For some reason I started thinking about hash tables again. I realize only a geek would think so, but I find them pretty cool. How can you not like a data structure whose lookup time is O(1) i.e. independent of size. The other fascinating part is that there are a huge number of different designs for hash tables, each with its own set of tradeoffs.
To beat the critics to the punch ... Did I have a pressing problem that I needed to solve? Nope. Did I benchmark the old code or the new code? Nope. Would it make more sense to just use std::unordered_map and quit reinventing the wheel? Probably. Was it a fun challenge that would give incremental improvements?

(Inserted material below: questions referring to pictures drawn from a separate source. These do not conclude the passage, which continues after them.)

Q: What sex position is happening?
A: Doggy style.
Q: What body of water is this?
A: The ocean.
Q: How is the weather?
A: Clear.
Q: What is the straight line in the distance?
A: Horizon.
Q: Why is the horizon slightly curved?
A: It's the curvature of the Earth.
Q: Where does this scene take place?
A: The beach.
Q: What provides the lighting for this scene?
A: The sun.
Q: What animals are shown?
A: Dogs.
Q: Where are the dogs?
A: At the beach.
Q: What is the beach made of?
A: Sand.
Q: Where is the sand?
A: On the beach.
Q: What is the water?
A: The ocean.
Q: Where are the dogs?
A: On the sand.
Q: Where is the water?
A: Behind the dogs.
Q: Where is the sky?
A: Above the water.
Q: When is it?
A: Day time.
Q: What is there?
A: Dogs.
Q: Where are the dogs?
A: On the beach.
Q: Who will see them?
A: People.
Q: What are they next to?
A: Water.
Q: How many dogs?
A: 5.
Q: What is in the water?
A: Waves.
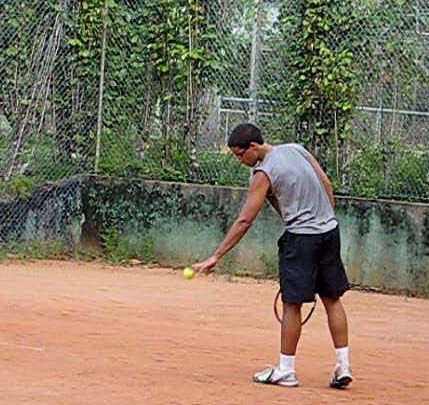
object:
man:
[187, 122, 353, 389]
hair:
[227, 122, 264, 152]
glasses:
[236, 146, 249, 158]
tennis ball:
[183, 267, 195, 280]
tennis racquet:
[274, 287, 317, 327]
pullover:
[252, 143, 339, 234]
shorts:
[276, 225, 351, 304]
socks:
[278, 346, 352, 374]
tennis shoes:
[252, 363, 354, 389]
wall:
[1, 172, 429, 301]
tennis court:
[1, 256, 427, 404]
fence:
[2, 2, 429, 248]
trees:
[261, 2, 428, 206]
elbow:
[235, 218, 252, 232]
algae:
[338, 197, 428, 300]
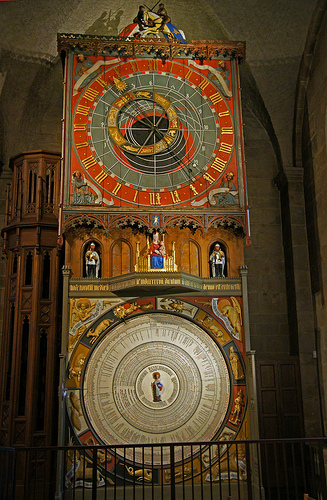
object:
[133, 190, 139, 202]
number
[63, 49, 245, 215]
clock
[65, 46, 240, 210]
clock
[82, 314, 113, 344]
zodiac sign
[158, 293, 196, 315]
zodiac sign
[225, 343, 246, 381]
zodiac sign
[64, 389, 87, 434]
zodiac sign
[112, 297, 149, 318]
zodiac sign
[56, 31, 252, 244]
circle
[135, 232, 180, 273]
throne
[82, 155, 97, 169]
number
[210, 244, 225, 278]
statue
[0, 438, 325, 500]
fence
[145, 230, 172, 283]
woman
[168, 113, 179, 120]
wall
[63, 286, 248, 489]
clock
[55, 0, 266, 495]
tower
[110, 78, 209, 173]
hands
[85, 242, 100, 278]
figurine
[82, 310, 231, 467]
silver portion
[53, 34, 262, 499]
clock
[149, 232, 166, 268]
figurine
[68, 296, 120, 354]
images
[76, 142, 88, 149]
number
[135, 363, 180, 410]
circle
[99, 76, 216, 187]
arrows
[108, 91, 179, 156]
ring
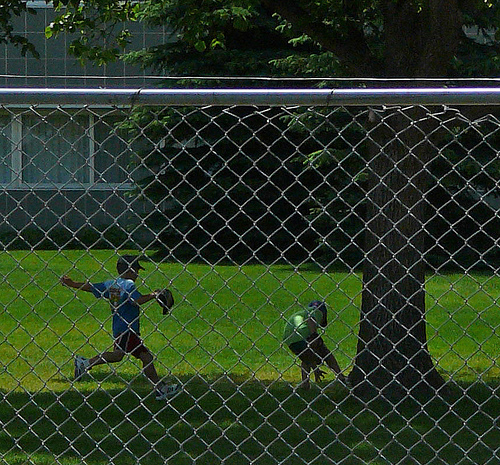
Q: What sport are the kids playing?
A: Baseball.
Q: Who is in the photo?
A: Two boys.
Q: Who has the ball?
A: Boy in green shirt.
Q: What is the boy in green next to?
A: Tree.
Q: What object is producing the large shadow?
A: Tree.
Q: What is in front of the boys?
A: Fence.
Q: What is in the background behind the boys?
A: Building.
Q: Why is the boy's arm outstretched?
A: He is catching or throwing.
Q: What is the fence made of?
A: Metal.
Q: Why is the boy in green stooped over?
A: He is trying to reach something.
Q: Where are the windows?
A: On the house.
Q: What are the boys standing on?
A: Green grass.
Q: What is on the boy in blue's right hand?
A: Glove.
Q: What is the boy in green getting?
A: Baseball.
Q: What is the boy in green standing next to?
A: Tree.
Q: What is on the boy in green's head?
A: Cap.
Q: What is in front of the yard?
A: Fence.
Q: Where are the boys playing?
A: In a yard.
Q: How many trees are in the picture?
A: One.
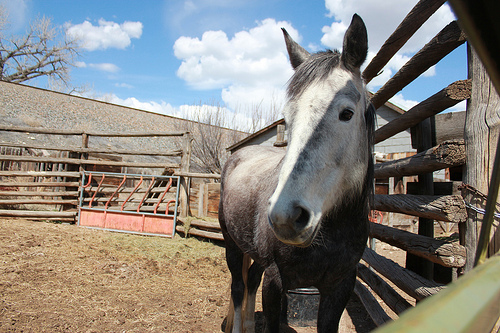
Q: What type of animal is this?
A: A horse.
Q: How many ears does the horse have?
A: Two.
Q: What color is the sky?
A: Blue.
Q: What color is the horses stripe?
A: White.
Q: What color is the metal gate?
A: Red.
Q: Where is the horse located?
A: The farm.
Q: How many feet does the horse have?
A: Four.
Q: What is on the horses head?
A: Hair.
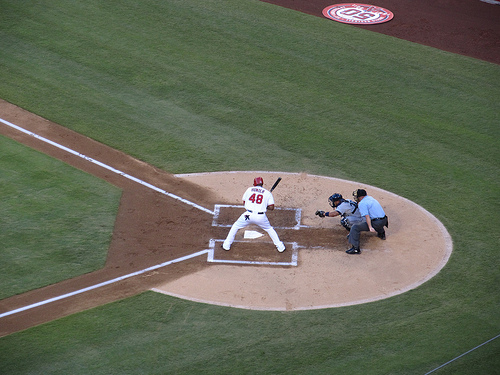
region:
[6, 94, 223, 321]
Part of a baseball diamond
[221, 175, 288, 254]
A baseball player up to bat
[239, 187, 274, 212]
Baseball shirt with number 48 on the back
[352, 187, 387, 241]
A baseball umpire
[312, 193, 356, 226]
A baseball catcher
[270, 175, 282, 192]
A black baseball bat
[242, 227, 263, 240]
Home plate on a baseball field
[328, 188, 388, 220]
Two men wearing blue shirts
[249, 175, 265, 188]
A man wearing a red helmet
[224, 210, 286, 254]
A man wearing white pants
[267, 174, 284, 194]
The bat in the man's hand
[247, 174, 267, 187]
the helmet on the batter's head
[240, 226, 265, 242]
home plate of the baseball field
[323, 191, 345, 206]
the helmet on the catcher's head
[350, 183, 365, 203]
the mask on the umpire's face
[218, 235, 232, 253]
the batter's left shoe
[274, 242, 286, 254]
the batter's right shoe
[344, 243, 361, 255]
the umpire's left shoe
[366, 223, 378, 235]
the umpire's left hand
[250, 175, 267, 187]
a red baseball helmet on the man's head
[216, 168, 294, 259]
Batter ready to swing.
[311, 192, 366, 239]
Catcher ready to catch the ball.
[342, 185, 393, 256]
Umpire watching the play.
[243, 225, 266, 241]
Home plate on the field.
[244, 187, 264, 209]
Number of the player on the jersey.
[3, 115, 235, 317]
White lines on the field going to the bases.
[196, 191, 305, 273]
Batting area on the field.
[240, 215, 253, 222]
Glove in the player's pocket.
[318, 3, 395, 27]
Large circular area with the number 50 on it.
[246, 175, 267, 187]
Red helmet on the player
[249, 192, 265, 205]
The number of the baseball player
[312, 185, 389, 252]
The catcher and the umpire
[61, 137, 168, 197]
The baseline to first base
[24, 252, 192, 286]
The baseline between home plate and third base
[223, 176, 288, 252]
The batter at home plate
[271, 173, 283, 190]
The baseball bat is black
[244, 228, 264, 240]
Home plate beneath the batter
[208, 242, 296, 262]
The left batter's box at home plate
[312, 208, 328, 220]
The glove of the catcher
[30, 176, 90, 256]
Green grass in the infield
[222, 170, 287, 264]
a baseball player batting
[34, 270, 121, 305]
the white line of a baseball diamond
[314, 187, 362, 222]
the catcher of a baseball game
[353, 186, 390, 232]
the umpire of a baseball game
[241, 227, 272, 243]
the home plate of a baseball diamondd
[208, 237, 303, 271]
the batters box of a baseball diamond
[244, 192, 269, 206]
a red number on the back of a shirt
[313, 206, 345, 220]
the arm of a person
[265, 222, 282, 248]
the leg of a person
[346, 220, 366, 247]
the leg of a person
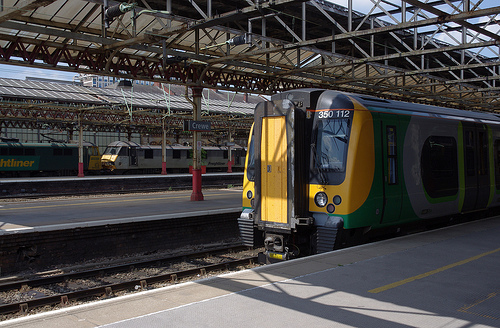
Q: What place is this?
A: It is a station.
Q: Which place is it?
A: It is a station.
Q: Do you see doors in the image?
A: Yes, there is a door.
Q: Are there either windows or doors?
A: Yes, there is a door.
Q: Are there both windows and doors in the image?
A: Yes, there are both a door and a window.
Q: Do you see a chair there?
A: No, there are no chairs.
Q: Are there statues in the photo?
A: No, there are no statues.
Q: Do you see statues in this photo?
A: No, there are no statues.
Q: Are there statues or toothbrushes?
A: No, there are no statues or toothbrushes.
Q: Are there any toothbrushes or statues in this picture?
A: No, there are no statues or toothbrushes.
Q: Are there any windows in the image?
A: Yes, there is a window.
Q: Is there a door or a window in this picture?
A: Yes, there is a window.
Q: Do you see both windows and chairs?
A: No, there is a window but no chairs.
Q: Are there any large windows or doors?
A: Yes, there is a large window.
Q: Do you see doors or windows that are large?
A: Yes, the window is large.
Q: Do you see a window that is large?
A: Yes, there is a window that is large.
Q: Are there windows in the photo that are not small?
A: Yes, there is a large window.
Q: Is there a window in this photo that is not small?
A: Yes, there is a large window.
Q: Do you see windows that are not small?
A: Yes, there is a large window.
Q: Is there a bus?
A: No, there are no buses.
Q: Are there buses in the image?
A: No, there are no buses.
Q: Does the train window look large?
A: Yes, the window is large.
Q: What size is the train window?
A: The window is large.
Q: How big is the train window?
A: The window is large.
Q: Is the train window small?
A: No, the window is large.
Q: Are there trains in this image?
A: Yes, there is a train.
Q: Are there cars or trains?
A: Yes, there is a train.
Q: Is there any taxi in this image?
A: No, there are no taxis.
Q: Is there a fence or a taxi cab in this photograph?
A: No, there are no taxis or fences.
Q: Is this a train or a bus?
A: This is a train.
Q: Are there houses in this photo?
A: No, there are no houses.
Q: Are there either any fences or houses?
A: No, there are no houses or fences.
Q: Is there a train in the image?
A: Yes, there is a train.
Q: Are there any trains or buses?
A: Yes, there is a train.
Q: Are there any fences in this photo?
A: No, there are no fences.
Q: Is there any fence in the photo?
A: No, there are no fences.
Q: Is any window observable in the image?
A: Yes, there is a window.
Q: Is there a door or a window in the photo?
A: Yes, there is a window.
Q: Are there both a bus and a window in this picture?
A: No, there is a window but no buses.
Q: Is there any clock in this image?
A: No, there are no clocks.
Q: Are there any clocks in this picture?
A: No, there are no clocks.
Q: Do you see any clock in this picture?
A: No, there are no clocks.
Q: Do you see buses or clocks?
A: No, there are no clocks or buses.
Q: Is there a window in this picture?
A: Yes, there is a window.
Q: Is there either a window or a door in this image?
A: Yes, there is a window.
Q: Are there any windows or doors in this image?
A: Yes, there is a window.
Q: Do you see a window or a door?
A: Yes, there is a window.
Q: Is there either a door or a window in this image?
A: Yes, there is a window.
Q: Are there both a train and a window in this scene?
A: Yes, there are both a window and a train.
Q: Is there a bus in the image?
A: No, there are no buses.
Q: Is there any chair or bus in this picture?
A: No, there are no buses or chairs.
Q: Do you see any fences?
A: No, there are no fences.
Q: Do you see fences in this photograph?
A: No, there are no fences.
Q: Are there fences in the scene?
A: No, there are no fences.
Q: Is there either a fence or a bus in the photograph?
A: No, there are no fences or buses.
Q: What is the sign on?
A: The sign is on the pole.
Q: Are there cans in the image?
A: No, there are no cans.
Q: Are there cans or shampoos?
A: No, there are no cans or shampoos.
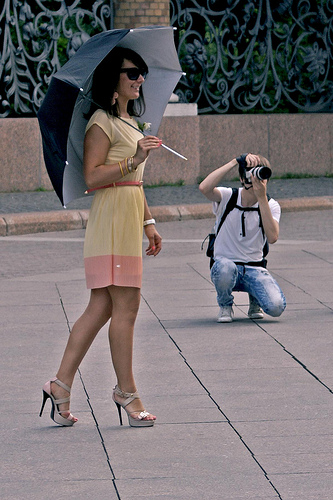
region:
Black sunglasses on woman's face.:
[121, 63, 158, 92]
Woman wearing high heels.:
[44, 380, 163, 430]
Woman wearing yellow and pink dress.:
[89, 125, 140, 283]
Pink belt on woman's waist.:
[93, 175, 164, 202]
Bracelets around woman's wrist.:
[109, 152, 160, 188]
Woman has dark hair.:
[79, 49, 127, 104]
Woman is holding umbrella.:
[41, 64, 197, 196]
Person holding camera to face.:
[232, 139, 283, 240]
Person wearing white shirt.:
[209, 203, 258, 248]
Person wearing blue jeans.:
[207, 267, 299, 308]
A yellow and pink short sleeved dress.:
[82, 113, 149, 289]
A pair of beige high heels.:
[37, 378, 158, 429]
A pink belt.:
[89, 179, 144, 188]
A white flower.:
[137, 121, 151, 133]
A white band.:
[144, 218, 157, 225]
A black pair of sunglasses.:
[120, 66, 145, 81]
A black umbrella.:
[36, 26, 188, 206]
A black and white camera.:
[234, 155, 273, 184]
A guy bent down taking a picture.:
[201, 133, 288, 330]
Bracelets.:
[117, 157, 135, 176]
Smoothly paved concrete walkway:
[79, 336, 332, 472]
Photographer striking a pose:
[191, 148, 289, 325]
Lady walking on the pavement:
[28, 20, 193, 437]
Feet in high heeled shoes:
[38, 373, 158, 432]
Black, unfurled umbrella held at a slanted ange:
[33, 21, 188, 211]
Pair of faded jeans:
[208, 256, 288, 319]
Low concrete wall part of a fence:
[2, 109, 331, 196]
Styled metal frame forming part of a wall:
[2, 3, 328, 119]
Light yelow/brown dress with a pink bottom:
[74, 105, 152, 294]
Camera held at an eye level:
[234, 150, 271, 186]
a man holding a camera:
[207, 146, 297, 318]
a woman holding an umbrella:
[56, 27, 180, 448]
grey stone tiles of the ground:
[210, 363, 315, 485]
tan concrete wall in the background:
[192, 120, 322, 155]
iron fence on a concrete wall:
[182, 1, 327, 121]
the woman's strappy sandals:
[34, 369, 163, 432]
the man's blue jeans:
[203, 254, 291, 329]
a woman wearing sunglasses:
[48, 30, 177, 190]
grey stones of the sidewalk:
[150, 187, 194, 200]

I think so. I could say it's because I'm semi-retired and can afford to mess around. But I've been doing it all along. What's Suneido but the biggest example of reinventing the wheel. Right or wrong, it’s what I enjoy and the way I roll, and I think it’s worked out pretty well. I try not to take it too far . Originally I wrote my own garbage collectors for cSuneido. I'm not talking about yet-another-reference-counting-class, this was a full blown conservative bit mapped garbage collector. A fun challenge and probably some of my best work. But when the obviously better Boehm collector came along I switched over and threw out my own version.
cSuneido uses a pretty standard traditional hash table design - an array of pointers to nodes with separate chaining for collisions. It has worked fine for 20 years. But it has some drawbacks - every insert requires an allocation, there's considerable space overhead (pointers, separately allocated blocks, padding), and all the indirection means it's not cache friendly.
The design of the Go hash table is quite interesting. It uses an array of buckets, each holding e.g. 8 entries. Within a bucket there are separate arrays for keys and values to eliminate padding. Although the initial buckets are allocated in one large array, overflow buckets are chained. It also caches the high byte of hashes to speed up searches.
I reimplemented the Go hash table when I was working on gSuneido. (I couldn't just use the built-in one because it doesn't allow arbitrary types for keys like Suneido needs.) At that point the Go one was written in C, nowadays it's written in Go (albeit unsafe).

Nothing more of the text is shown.